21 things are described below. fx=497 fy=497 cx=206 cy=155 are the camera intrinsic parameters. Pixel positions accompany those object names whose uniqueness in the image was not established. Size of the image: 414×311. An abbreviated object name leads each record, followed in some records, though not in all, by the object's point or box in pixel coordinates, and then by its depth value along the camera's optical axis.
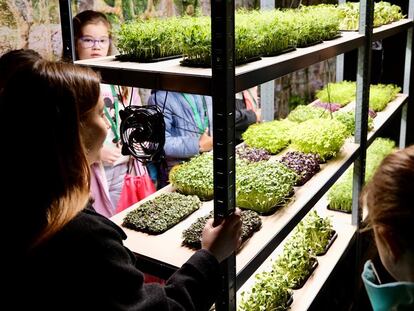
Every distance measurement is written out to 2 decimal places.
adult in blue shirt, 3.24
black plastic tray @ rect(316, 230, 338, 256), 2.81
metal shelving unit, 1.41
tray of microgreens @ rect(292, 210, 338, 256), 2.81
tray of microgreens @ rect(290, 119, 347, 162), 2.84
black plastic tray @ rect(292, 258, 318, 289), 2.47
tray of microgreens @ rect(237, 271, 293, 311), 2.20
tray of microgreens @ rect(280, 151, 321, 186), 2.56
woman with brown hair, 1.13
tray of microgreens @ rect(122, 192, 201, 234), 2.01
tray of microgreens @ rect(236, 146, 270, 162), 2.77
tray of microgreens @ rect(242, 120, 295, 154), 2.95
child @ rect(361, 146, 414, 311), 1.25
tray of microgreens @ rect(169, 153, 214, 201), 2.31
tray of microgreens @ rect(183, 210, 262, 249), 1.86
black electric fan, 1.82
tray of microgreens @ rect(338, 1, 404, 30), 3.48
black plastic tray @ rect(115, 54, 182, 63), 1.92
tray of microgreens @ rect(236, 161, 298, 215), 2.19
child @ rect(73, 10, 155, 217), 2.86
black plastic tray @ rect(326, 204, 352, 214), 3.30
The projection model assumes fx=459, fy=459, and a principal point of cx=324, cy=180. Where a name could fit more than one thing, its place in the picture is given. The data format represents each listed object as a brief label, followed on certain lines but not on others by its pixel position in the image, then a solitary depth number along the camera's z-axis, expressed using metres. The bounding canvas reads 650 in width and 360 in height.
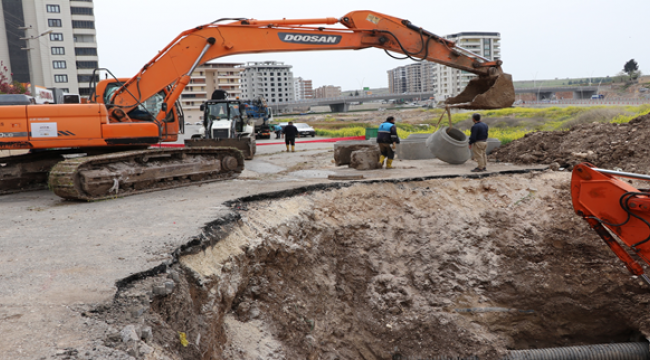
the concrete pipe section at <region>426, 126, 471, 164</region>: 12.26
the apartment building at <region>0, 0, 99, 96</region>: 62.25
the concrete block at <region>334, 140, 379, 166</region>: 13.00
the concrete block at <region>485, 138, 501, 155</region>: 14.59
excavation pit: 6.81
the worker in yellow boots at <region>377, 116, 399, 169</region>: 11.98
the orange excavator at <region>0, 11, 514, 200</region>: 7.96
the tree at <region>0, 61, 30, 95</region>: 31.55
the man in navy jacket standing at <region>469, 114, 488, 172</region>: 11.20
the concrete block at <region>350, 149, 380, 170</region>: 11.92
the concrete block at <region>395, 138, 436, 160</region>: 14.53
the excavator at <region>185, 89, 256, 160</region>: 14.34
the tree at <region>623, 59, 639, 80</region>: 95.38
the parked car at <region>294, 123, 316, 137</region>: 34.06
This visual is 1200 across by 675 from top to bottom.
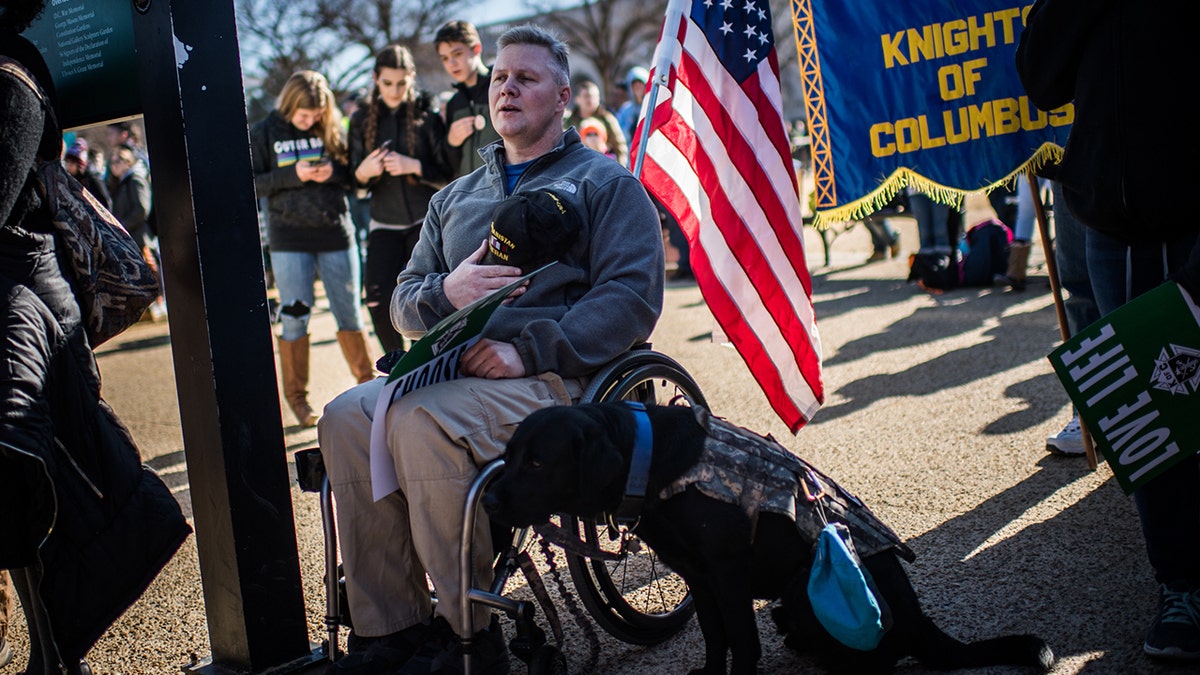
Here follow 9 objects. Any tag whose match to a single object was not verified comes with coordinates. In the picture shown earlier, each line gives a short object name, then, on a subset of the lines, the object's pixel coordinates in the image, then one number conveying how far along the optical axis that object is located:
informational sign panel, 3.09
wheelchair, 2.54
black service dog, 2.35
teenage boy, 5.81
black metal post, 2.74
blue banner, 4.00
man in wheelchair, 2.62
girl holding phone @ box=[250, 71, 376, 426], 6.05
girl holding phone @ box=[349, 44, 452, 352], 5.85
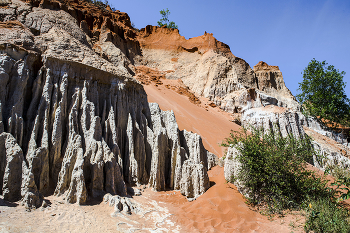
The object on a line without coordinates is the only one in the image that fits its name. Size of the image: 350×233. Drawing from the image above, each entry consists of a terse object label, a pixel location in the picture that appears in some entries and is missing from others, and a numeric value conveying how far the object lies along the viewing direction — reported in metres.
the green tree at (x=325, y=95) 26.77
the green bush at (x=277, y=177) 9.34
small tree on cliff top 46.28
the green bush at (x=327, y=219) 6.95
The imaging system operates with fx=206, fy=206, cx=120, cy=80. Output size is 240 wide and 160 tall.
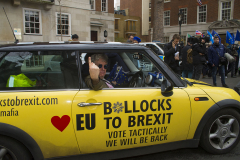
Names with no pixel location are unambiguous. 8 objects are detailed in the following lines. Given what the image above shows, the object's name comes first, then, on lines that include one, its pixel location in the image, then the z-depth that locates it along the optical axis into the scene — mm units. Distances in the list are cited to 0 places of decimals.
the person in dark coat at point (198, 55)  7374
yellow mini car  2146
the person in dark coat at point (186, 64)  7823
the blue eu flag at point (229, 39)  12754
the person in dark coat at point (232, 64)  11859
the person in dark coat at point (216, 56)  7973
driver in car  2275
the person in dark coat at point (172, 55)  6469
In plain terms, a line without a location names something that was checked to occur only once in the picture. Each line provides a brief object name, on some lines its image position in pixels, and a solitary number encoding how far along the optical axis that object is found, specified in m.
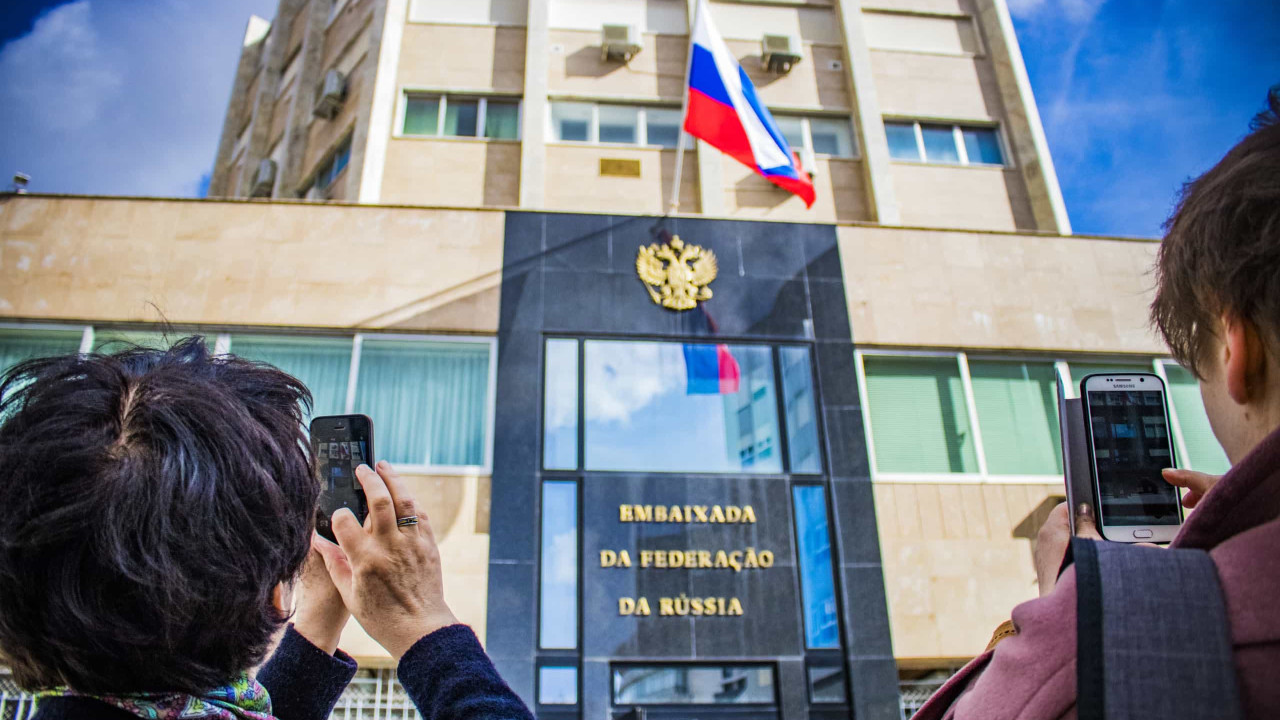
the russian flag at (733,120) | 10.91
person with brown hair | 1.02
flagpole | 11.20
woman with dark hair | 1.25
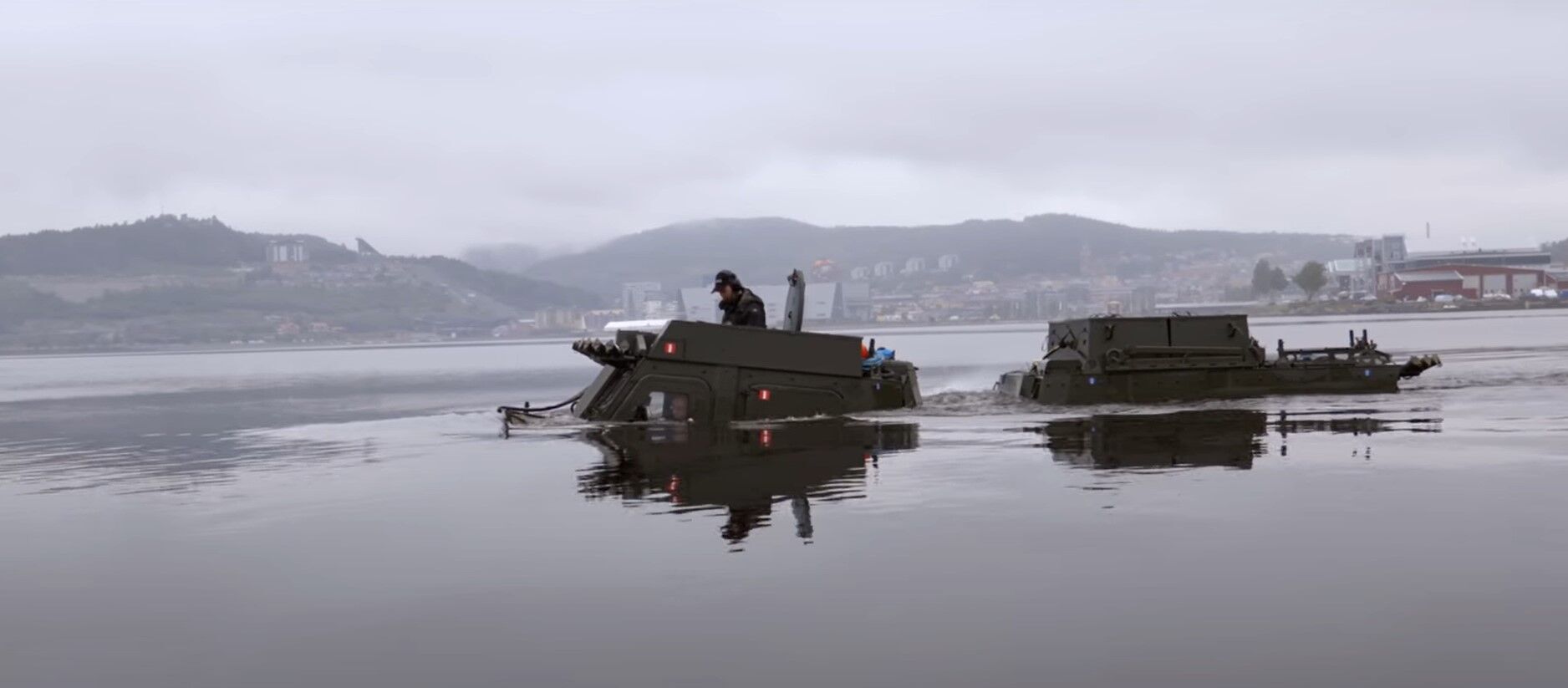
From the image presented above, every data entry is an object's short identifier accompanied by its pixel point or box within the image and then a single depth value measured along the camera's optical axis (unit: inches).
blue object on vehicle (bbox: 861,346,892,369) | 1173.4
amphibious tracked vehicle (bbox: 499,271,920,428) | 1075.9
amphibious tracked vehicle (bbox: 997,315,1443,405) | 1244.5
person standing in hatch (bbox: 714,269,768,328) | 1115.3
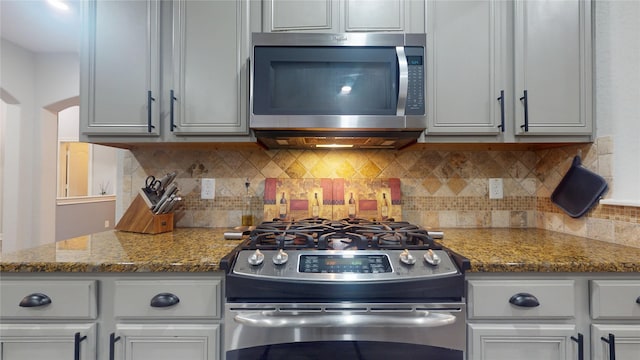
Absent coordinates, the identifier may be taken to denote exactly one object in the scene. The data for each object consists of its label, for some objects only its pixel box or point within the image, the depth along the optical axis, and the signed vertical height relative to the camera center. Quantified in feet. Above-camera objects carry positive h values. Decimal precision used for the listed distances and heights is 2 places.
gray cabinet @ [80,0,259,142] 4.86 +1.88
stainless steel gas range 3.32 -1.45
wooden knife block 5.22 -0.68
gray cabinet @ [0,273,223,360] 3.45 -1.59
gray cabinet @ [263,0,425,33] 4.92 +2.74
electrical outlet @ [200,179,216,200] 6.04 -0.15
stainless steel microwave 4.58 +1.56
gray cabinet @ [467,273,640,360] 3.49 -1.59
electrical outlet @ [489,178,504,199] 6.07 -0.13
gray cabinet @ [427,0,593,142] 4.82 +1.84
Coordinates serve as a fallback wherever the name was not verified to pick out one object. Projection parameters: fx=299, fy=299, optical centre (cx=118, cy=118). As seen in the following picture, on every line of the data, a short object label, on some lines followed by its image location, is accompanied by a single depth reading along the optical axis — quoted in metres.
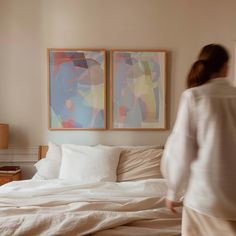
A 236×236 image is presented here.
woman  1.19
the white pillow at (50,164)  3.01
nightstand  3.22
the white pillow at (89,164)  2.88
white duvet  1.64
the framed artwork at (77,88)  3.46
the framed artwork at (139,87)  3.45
====
Without including any picture, set down every line above exactly as it stands.

21 things are described below. fx=497 fy=497 cx=206 cy=155 are the camera intrinsic parameters. Pixel positions accompany those object names whose uniqueness in the image was not established. Size of the image: 414×311. An abbreviated object name leads each record, followed in some records, though not in all, by the object's point or box in pixel coordinates, and then by its depth value along the camera's optical axis.
Every distance measurement is written out to 2 decimal places.
adult in blue shirt, 3.24
black plastic tray @ rect(316, 230, 338, 256), 2.81
metal shelving unit, 1.41
tray of microgreens @ rect(292, 210, 338, 256), 2.81
tray of microgreens @ rect(290, 119, 347, 162), 2.84
black plastic tray @ rect(292, 258, 318, 289), 2.47
tray of microgreens @ rect(237, 271, 293, 311), 2.20
tray of microgreens @ rect(280, 151, 321, 186), 2.56
woman with brown hair, 1.13
tray of microgreens @ rect(122, 192, 201, 234), 2.01
tray of microgreens @ rect(236, 146, 270, 162), 2.77
tray of microgreens @ rect(242, 120, 295, 154), 2.95
child @ rect(361, 146, 414, 311), 1.25
tray of microgreens @ rect(169, 153, 214, 201), 2.31
tray of microgreens @ rect(183, 210, 262, 249), 1.86
black electric fan, 1.82
tray of microgreens @ rect(338, 1, 404, 30), 3.48
black plastic tray @ rect(115, 54, 182, 63), 1.92
tray of microgreens @ rect(236, 161, 298, 215), 2.19
child @ rect(73, 10, 155, 217), 2.86
black plastic tray @ rect(326, 204, 352, 214), 3.30
The projection model assumes fx=459, fy=459, and a principal point of cx=324, cy=180. Where a name could fit more than one thing, its place in the picture is given. The data format represents each listed object as a brief label, followed on certain lines but not on others by its pixel position in the image, then a solitary depth number along the camera's z-axis, expressed using metres. The bounding canvas reads 650 in width and 360 in height.
the concrete pipe section at <region>426, 126, 471, 164</region>: 12.26
the apartment building at <region>0, 0, 99, 96</region>: 62.25
the concrete block at <region>334, 140, 379, 166</region>: 13.00
the concrete block at <region>485, 138, 501, 155</region>: 14.59
excavation pit: 6.81
the worker in yellow boots at <region>377, 116, 399, 169</region>: 11.98
the orange excavator at <region>0, 11, 514, 200</region>: 7.96
the tree at <region>0, 61, 30, 95</region>: 31.55
the man in navy jacket standing at <region>469, 114, 488, 172</region>: 11.20
the concrete block at <region>350, 149, 380, 170</region>: 11.92
the concrete block at <region>395, 138, 436, 160</region>: 14.53
the excavator at <region>185, 89, 256, 160</region>: 14.34
the tree at <region>623, 59, 639, 80</region>: 95.38
the parked car at <region>294, 123, 316, 137</region>: 34.06
This visual is 1200 across by 675 from top to bottom.
Here follow 9 objects. Any tag whose match to a single object was not verified comes with coordinates. In the picture shown earlier, each line gives a short object name, then, on a subset of the lines, the object's pixel coordinates in the image, then one number conveying how far along the optical axis that object is located:
informational sign panel, 3.09
wheelchair, 2.54
black service dog, 2.35
teenage boy, 5.81
black metal post, 2.74
blue banner, 4.00
man in wheelchair, 2.62
girl holding phone @ box=[250, 71, 376, 426], 6.05
girl holding phone @ box=[349, 44, 452, 352], 5.85
The object on a line without coordinates is the only one in the image that fits its name. Size of the image: 350×233. Drawing from the image above, each entry consists of a terse object label, a pixel location in the picture that appears in some entries and is missing from others, and a numeric value conveying how far the object lies along the viewing direction — reported in metres.
the green tree at (x=325, y=95) 26.77
the green bush at (x=277, y=177) 9.34
small tree on cliff top 46.28
the green bush at (x=327, y=219) 6.95
The imaging system operates with fx=206, fy=206, cx=120, cy=80. Output size is 240 wide and 160 tall.
Names with no pixel location are unambiguous. 8 objects are detailed in the following lines. Given what the image above shows, the object's name comes first, then, on lines that include one, its pixel location in the image, then the z-depth that locates it along the optical axis into the scene — mm units. Distances in the list are cited to 0 places of decimals.
the person in dark coat at point (198, 55)  7374
yellow mini car  2146
the person in dark coat at point (186, 64)  7823
the blue eu flag at point (229, 39)  12754
the person in dark coat at point (232, 64)  11859
the person in dark coat at point (216, 56)  7973
driver in car  2275
the person in dark coat at point (172, 55)  6469
In plain terms, a line without a location names something that was checked to occur only once in the picture. Each line provides a brief object name, on some lines its image position in pixels, and a solitary number encoding how far along the optical axis that object is found, specified in m.
the russian flag at (733,120) | 10.91
person with brown hair | 1.02
flagpole | 11.20
woman with dark hair | 1.25
From the image presented above, every data entry is an object's short identifier accompanied by its pixel point or box within the image and then a single depth value measured along the camera's optical axis (unit: inches).
blue object on vehicle (bbox: 861,346,892,369) | 1173.4
amphibious tracked vehicle (bbox: 499,271,920,428) | 1075.9
amphibious tracked vehicle (bbox: 997,315,1443,405) | 1244.5
person standing in hatch (bbox: 714,269,768,328) | 1115.3
Absent coordinates, the identifier may be taken to denote exactly one object in the scene. The data for each object consists of its label, for some objects only its pixel box or point within the image, the depth along the optical axis, and the signed vertical height relative to the camera center. Quantified in feet. Above-camera objects carry positive h values. Decimal precision used for the listed distances and heights is 2 places.
gray cabinet @ [80,0,259,142] 4.86 +1.88
stainless steel gas range 3.32 -1.45
wooden knife block 5.22 -0.68
gray cabinet @ [0,273,223,360] 3.45 -1.59
gray cabinet @ [263,0,425,33] 4.92 +2.74
electrical outlet @ [200,179,216,200] 6.04 -0.15
stainless steel microwave 4.58 +1.56
gray cabinet @ [467,273,640,360] 3.49 -1.59
electrical outlet @ [489,178,504,199] 6.07 -0.13
gray cabinet @ [427,0,593,142] 4.82 +1.84
Coordinates serve as a fallback wherever the name was not verified to pick out one object. Projection parameters: fx=299, fy=299, optical centre (cx=118, cy=118). As seen in the following picture, on every line of the data, a short object label, on some lines followed by its image location, is accompanied by a single depth reading along the optical axis — quoted in metres.
A 236×236 image is presented here.
woman  1.19
the white pillow at (50,164)  3.01
nightstand  3.22
the white pillow at (89,164)  2.88
white duvet  1.64
the framed artwork at (77,88)  3.46
the framed artwork at (139,87)  3.45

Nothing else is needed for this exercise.